NASHVILLE (RNS) — Southern Baptist Convention President J.D. Greear called out fellow Baptists who he said were sowing dissension and lies in the nation’s largest Protestant denomination at the meeting of the SBC’s Executive Committee on Monday (Feb. 22). Greear, who pastors The Summit Church, a North Carolina megachurch, defended his three years as the denomination’s president at the SBC’s and the convention’s growing diversity. But he said that political divides were distracting the convention from its mission work.
“We are not, at our core, a political activism group,” he said in an address to the denomination’s Executive Committee. “We love our country, but God has not called us to save America — he’s called us to build the church and spread the gospel and that is our primary mission.”
In recent months, Southern Baptist leaders have been embroiled in a debate over Critical Race Theory, an academic framework that seeks to explain systematic racism. Leaders of the denomination’s seminaries labeled CRT as incompatible with the SBC’s statement of faith. That led several prominent black Southern Baptist pastors and congregations to announce they were leaving the denomination.
Greear called his fellow Baptists to focus on the gospel instead of things that divide them. And the gospel, he said, demands diversity.
“If we are going to be gospel above all people, it means that we will be a church that engages all of the peoples in America, not just one kind,” he said. “And that’s hard. Bringing together people of different backgrounds and cultures and ethnicities into the church creates challenges. Anybody that says it’s not hasn’t actually done it.”
While he said that he agreed with some of the concerns about CRT, he also lamented that criticism of CRT had alienated people of color and pledged to work harder on racial reconciliation.
Greear also said that COVID-19 has revealed fault lines in the denomination.
“The last year has revealed areas of weakness in our beloved Convention of churches,” he said. “Fissures and fault lines and fleshly idolatries. COVID didn’t produce these crises, it only exposed them.”

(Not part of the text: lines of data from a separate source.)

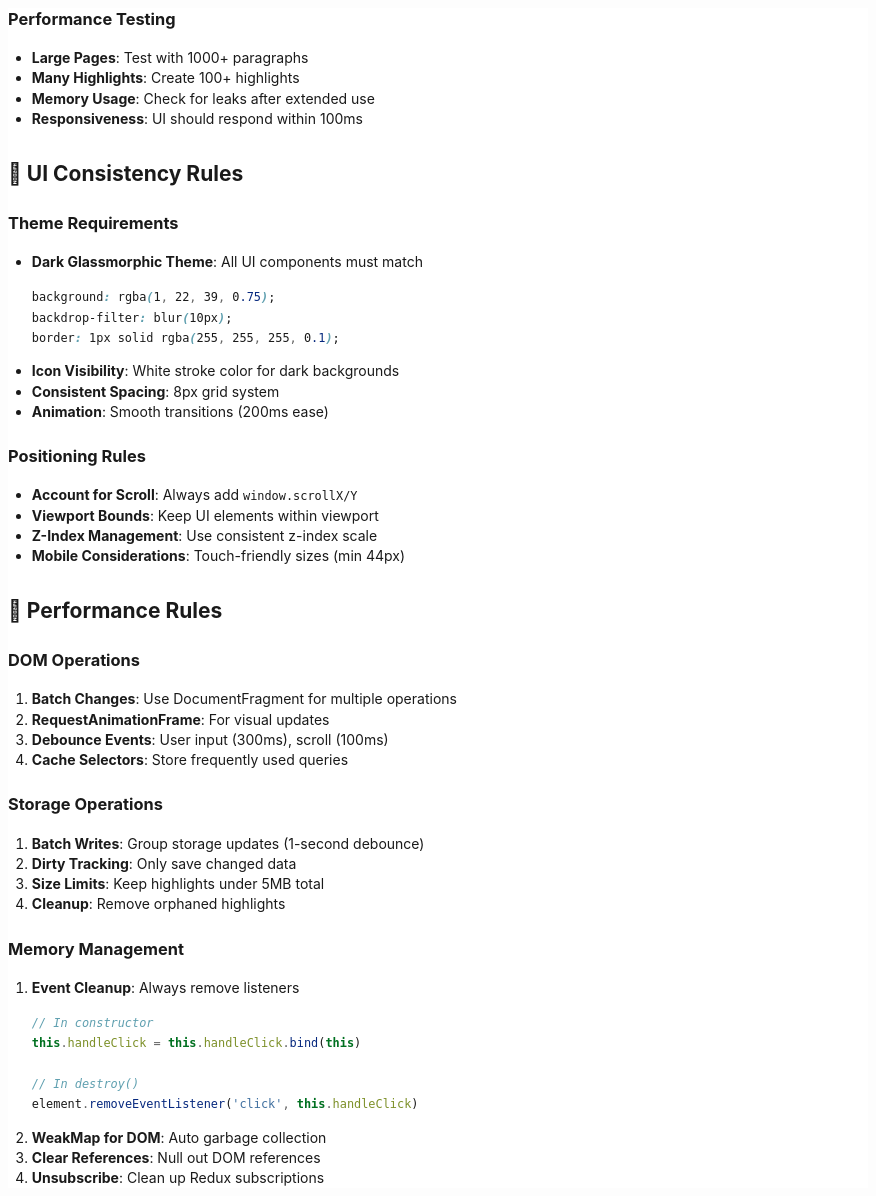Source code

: ### Performance Testing
- **Large Pages**: Test with 1000+ paragraphs
- **Many Highlights**: Create 100+ highlights
- **Memory Usage**: Check for leaks after extended use
- **Responsiveness**: UI should respond within 100ms

## 🎨 UI Consistency Rules

### Theme Requirements
- **Dark Glassmorphic Theme**: All UI components must match
  ```css
  background: rgba(1, 22, 39, 0.75);
  backdrop-filter: blur(10px);
  border: 1px solid rgba(255, 255, 255, 0.1);
  ```
- **Icon Visibility**: White stroke color for dark backgrounds
- **Consistent Spacing**: 8px grid system
- **Animation**: Smooth transitions (200ms ease)

### Positioning Rules
- **Account for Scroll**: Always add `window.scrollX/Y`
- **Viewport Bounds**: Keep UI elements within viewport
- **Z-Index Management**: Use consistent z-index scale
- **Mobile Considerations**: Touch-friendly sizes (min 44px)

## 🚀 Performance Rules

### DOM Operations
1. **Batch Changes**: Use DocumentFragment for multiple operations
2. **RequestAnimationFrame**: For visual updates
3. **Debounce Events**: User input (300ms), scroll (100ms)
4. **Cache Selectors**: Store frequently used queries

### Storage Operations
1. **Batch Writes**: Group storage updates (1-second debounce)
2. **Dirty Tracking**: Only save changed data
3. **Size Limits**: Keep highlights under 5MB total
4. **Cleanup**: Remove orphaned highlights

### Memory Management
1. **Event Cleanup**: Always remove listeners
   ```javascript
   // In constructor
   this.handleClick = this.handleClick.bind(this)
   
   // In destroy()
   element.removeEventListener('click', this.handleClick)
   ```
2. **WeakMap for DOM**: Auto garbage collection
3. **Clear References**: Null out DOM references
4. **Unsubscribe**: Clean up Redux subscriptions
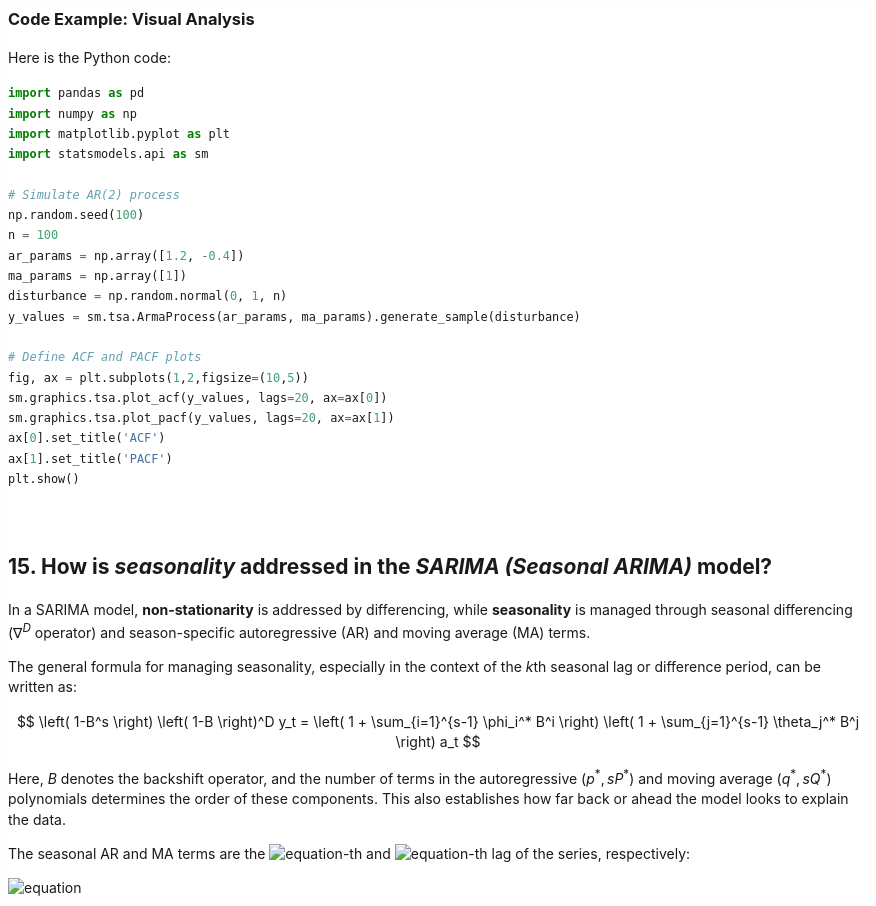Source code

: ### Code Example: Visual Analysis

Here is the Python code:

```python
import pandas as pd
import numpy as np
import matplotlib.pyplot as plt
import statsmodels.api as sm

# Simulate AR(2) process
np.random.seed(100)
n = 100
ar_params = np.array([1.2, -0.4])
ma_params = np.array([1])
disturbance = np.random.normal(0, 1, n)
y_values = sm.tsa.ArmaProcess(ar_params, ma_params).generate_sample(disturbance)

# Define ACF and PACF plots
fig, ax = plt.subplots(1,2,figsize=(10,5))
sm.graphics.tsa.plot_acf(y_values, lags=20, ax=ax[0])
sm.graphics.tsa.plot_pacf(y_values, lags=20, ax=ax[1])
ax[0].set_title('ACF')
ax[1].set_title('PACF')
plt.show()
```
<br>

## 15. How is _seasonality_ addressed in the _SARIMA (Seasonal ARIMA)_ model?

In a SARIMA model, **non-stationarity** is addressed by differencing, while **seasonality** is managed through seasonal differencing ($\nabla^D$ operator) and season-specific autoregressive (AR) and moving average (MA) terms.

The general formula for managing seasonality, especially in the context of the $k$th seasonal lag or difference period, can be written as:

$$
\left( 1-B^s \right) \left( 1-B \right)^D y_t = \left( 1 + \sum_{i=1}^{s-1} \phi_i^* B^i \right) \left( 1 + \sum_{j=1}^{s-1} \theta_j^* B^j \right) a_t
$$

Here, $B$ denotes the backshift operator, and the number of terms in the autoregressive $(p^*, sP^*)$ and moving average $(q^*, sQ^*)$ polynomials determines the order of these components. This also establishes how far back or ahead the model looks to explain the data.

The seasonal AR and MA terms are the ![equation](https://firebasestorage.googleapis.com/v0/b/dev-stack-app.appspot.com/o/svm%2Ftime15_1.png?alt=media&token=d090d837-36dc-4950-ba25-f33c2c84de8f)-th and ![equation](https://firebasestorage.googleapis.com/v0/b/dev-stack-app.appspot.com/o/svm%2Ftime15_2.png?alt=media&token=f602439a-e38f-4b90-9b2b-453079de0fdd)-th lag of the series, respectively:

![equation](https://firebasestorage.googleapis.com/v0/b/dev-stack-app.appspot.com/o/svm%2Ftime15_3.png?alt=media&token=4b53ece5-bc81-4f6d-b239-a54b184226c2)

Greear said that Southern Baptists have always come together to send out missionaries and to train leaders. He said the denomination spent years fighting to get its theology right. But its culture, he said, has failed at times to reflect that theology and was more shaped by Southern or conservative culture than the gospel. That culture has often made life difficult for people of color while allowing racists to be at home.
“We should mourn when closet racists and neo-Confederates feel more at home in our churches than do many of our people of color,” he said. “The reality is that if we in the SBC had shown as much sorrow for the painful legacy that racism and discrimination has left in our country as we have passion to decry CRT, we probably wouldn’t be in this mess.”
As president, J.D. Greear said that he and other leaders have been lied about, called liberal and accused of trying to destroy the convention. Greear, ethicist Russell Moore, and others have been accused of leading the denomination in a “liberal direction” because of their openness to addressing issues of race and social justice. Some were criticized for not being supportive enough of Donald Trump.
Greear outlined some of his conservative credentials — his church’s commitment to sending missionaries and baptizing new converts, his prayer at the U.S. Senate on the day that Supreme Court Justice Amy Coney Barrett was confirmed, and his belief that homosexuality is sinful.
Greear also joked about rumors that he had received funding from progressive philanthropist George Soros and that he flew around the country in a private plane paid for with Southern Baptist donations. The SBC president said that he had seen neither a check from Soros or an SBC-funded plane.
He labeled lies about SBC leaders and entities as “demonic” and said that the SBC could no longer tolerate such sinful behavior from critics that he compared to the Pharisees, a religious group that opposed Jesus in the New Testament gospels.
Southern Baptists fought against liberal theology in the past, he said. They should also oppose those who try to divide Baptists with lies.
“Brothers and sisters, in the 1980s, we repudiated the leaven of the liberals, a leaven that threatened to poison the gospel,” he said. “Are we now going to repudiate the leaven of the Pharisees, which can choke out the gospel just as easily?”
Those controversies, Greear said, distract from the denomination’s largest mission. In the end, he said, Southern Baptists had to decide what was more important to them.
“Do we want to be a gospel people, or a Southern culture people?” he added. “Which is the more important part of our name — Southern or Baptist?”